Short problem 1 |
From the Big Data section below, reproduce the passage starting with "We implemented a" and going on through "better distributed performance.".
Short problem 2 |
In the Big Data section below, what classifier was implemented for the FRACTAL project?
Short problem 3 |
Using the Big Data section below, list every software tool or framework the BigEarthNet project says it uses.

Big Data
Distributed machine learning on FRACTAL with Spark MLlib
Co-author: O. Akintola
This project designed and evaluated a distributed machine learning pipeline for land-cover classification using the FRACTAL dataset which combines LiDAR point clouds and multispectral imagery. The workflow used PySpark for distributed preprocessing and Spark MLlib for model training, with a focus on scalability and efficiency across different data volumes and cluster setups.
We implemented a Random Forest classifier and used stratified sampling to deal with class imbalance. Performance was tested on different dataset fractions and executors, using both AWS EMR and a local Spark cluster. The results showed sub-linear speedup as executors increased, and the pipeline was refined through feature engineering (e.g., NDVI, height normalization) and improved partitioning strategies for better distributed performance.
BigEarthNet distributed classification with deep learning using TensorFlow
Co-author: B. Peres
This project implements a distributed deep learning pipeline for land-cover classification on the BigEarthNet dataset, combining Sentinel-1 and Sentinel-2 data. We use Apache Spark for large-scale preprocessing, Petastorm for efficient Parquet-based data loading, and TensorFlow (with MirroredStrategy) for multi-GPU training.

Record excerpts |
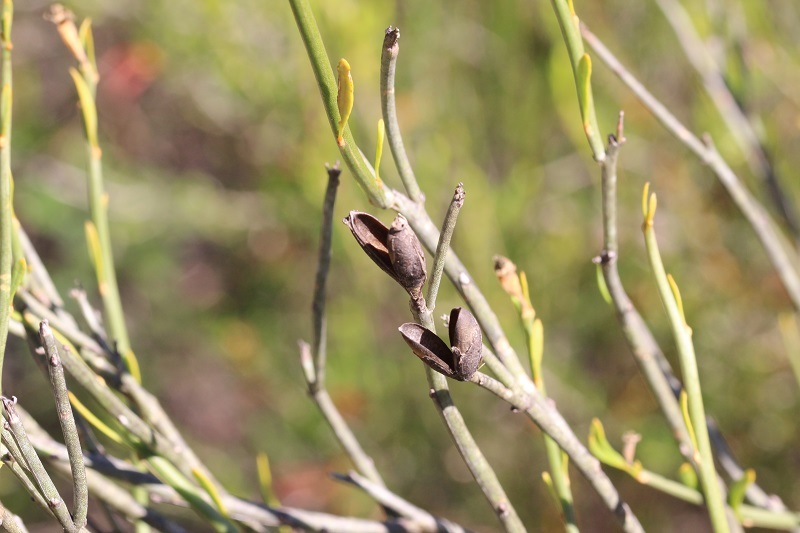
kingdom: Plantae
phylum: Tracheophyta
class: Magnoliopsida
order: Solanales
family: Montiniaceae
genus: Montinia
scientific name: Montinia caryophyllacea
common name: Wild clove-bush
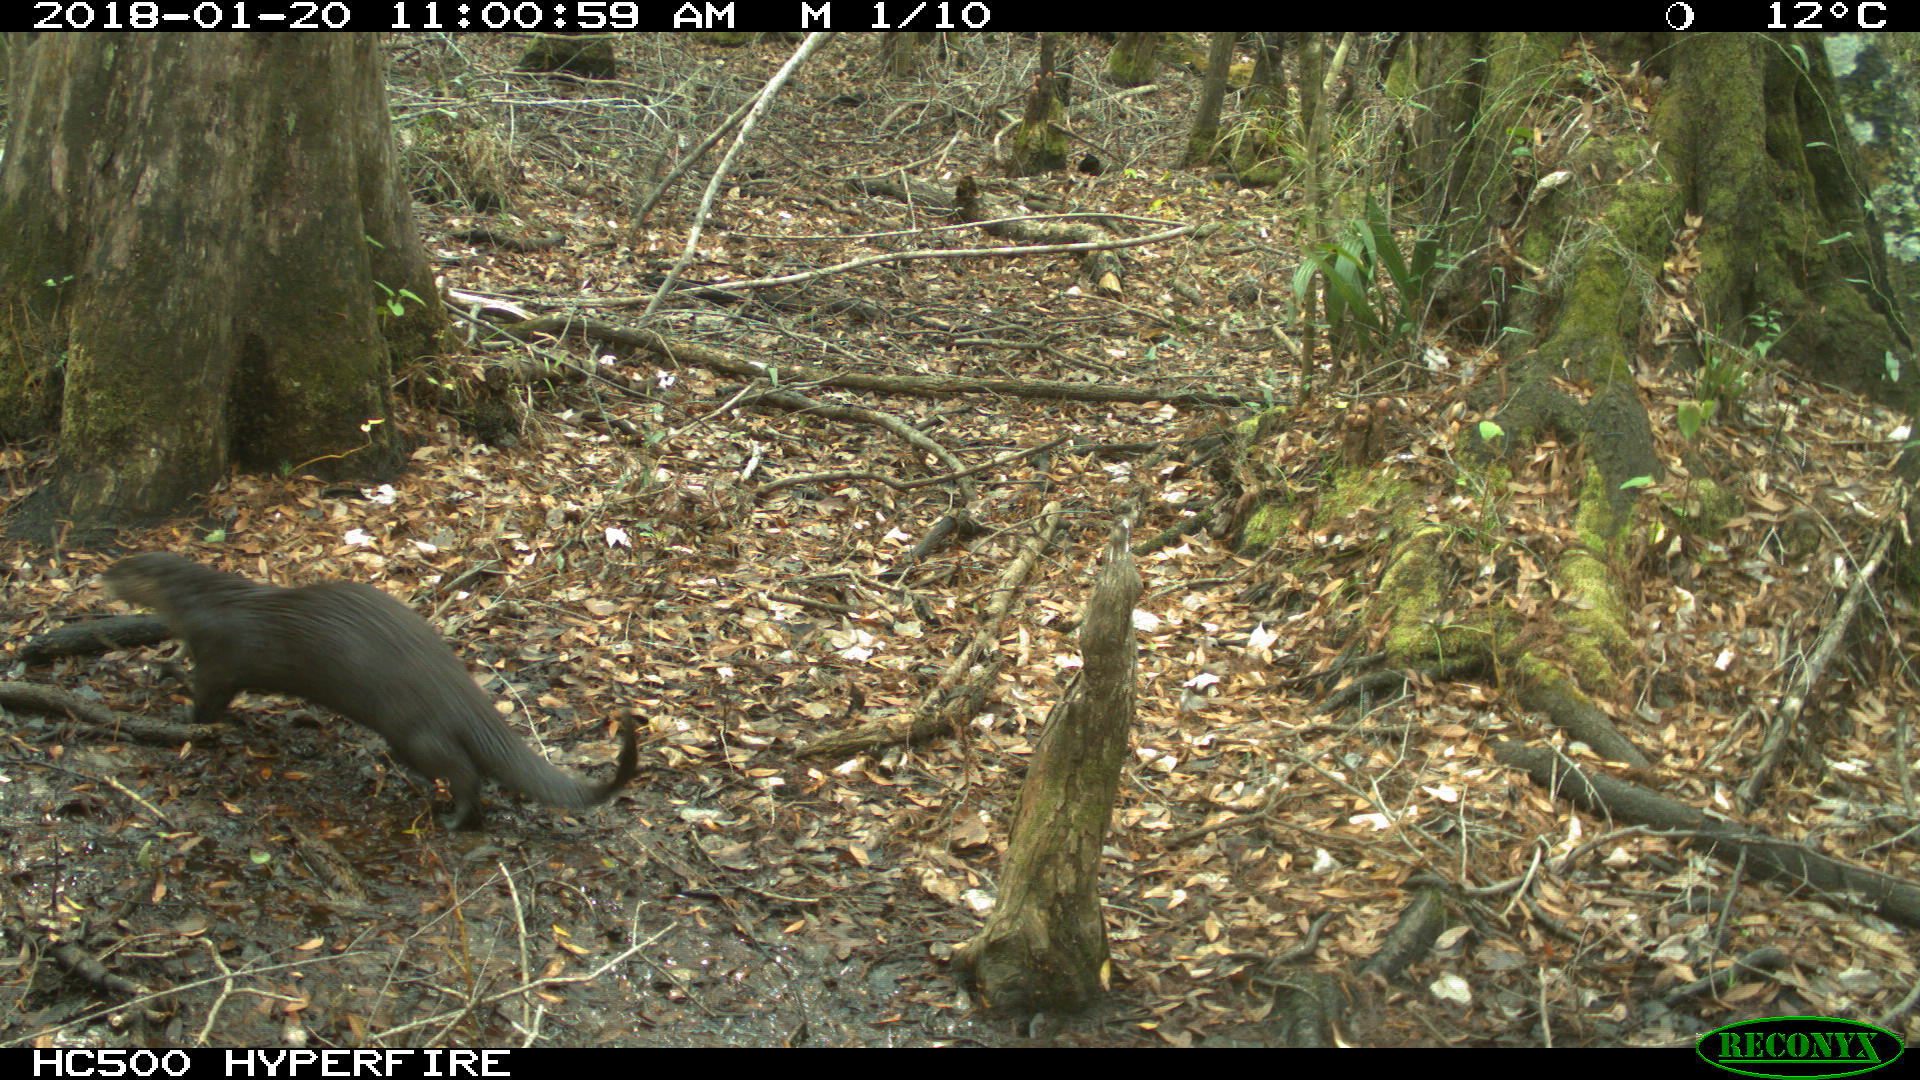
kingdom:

Task response 1 |
We implemented a Random Forest classifier and used stratified sampling to deal with class imbalance. Performance was tested on different dataset fractions and executors, using both AWS EMR and a local Spark cluster. The results showed sub-linear speedup as executors increased, and the pipeline was refined through feature engineering (e.g., NDVI, height normalization) and improved partitioning strategies for better distributed performance.

Task response 2 |
A Random Forest classifier.

Task response 3 |
- Apache Spark
- Petastorm
- TensorFlow (with MirroredStrategy)